Home prices across major U.S. cities agreed with consensus by inching 0.1% higher in September, a repeat of the August reading.
Year-over-year, the Case-Shiller 20-city composite USSHPQ=ECI increased as expected by 1.4%, cooler than the 1.6% growth in the previous month.
For context, this represents the weakest annual price growth since early 2023, when the market was absorbing the initial shock of the Federal Reserve’s aggressive rate-hiking cycle,” says Nicholas Godec, Head of Fixed Income Tradables & Commodities at S&P Dow Jones Indices. “Yet unlike that period, which saw a quick rebound, current conditions suggest more persistent headwinds."

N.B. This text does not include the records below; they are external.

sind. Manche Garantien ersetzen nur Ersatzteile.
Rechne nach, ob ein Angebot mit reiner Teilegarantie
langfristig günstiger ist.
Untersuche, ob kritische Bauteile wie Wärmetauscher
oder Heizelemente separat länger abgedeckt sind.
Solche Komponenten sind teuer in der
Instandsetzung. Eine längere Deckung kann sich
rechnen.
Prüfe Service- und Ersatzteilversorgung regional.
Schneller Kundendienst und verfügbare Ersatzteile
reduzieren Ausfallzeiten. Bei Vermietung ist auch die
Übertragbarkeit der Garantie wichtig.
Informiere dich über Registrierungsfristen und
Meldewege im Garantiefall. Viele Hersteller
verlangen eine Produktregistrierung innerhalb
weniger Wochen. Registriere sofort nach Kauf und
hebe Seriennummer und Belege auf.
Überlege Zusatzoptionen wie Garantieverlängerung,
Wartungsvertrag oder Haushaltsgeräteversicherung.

"With mortgage rates stubbornly elevated and affordability at multi-decade lows, the market appears to be settling into a new equilibrium of minimal price growth—or, in some regions, outright decline,” Godec adds.
Among the cities in the composite, 11 saw year-over-year declines. New York and Chicago once again led the year-over-year gainers with increases of more than 5%, while poor Tampa was once again the biggest loser, with home prices down more than 4% from a year ago.
Finally, the Commerce Department would have you know that the value of goods stacked in the store rooms of U.S. businesses USBINV=ECI was unchanged way back in August. Remember August?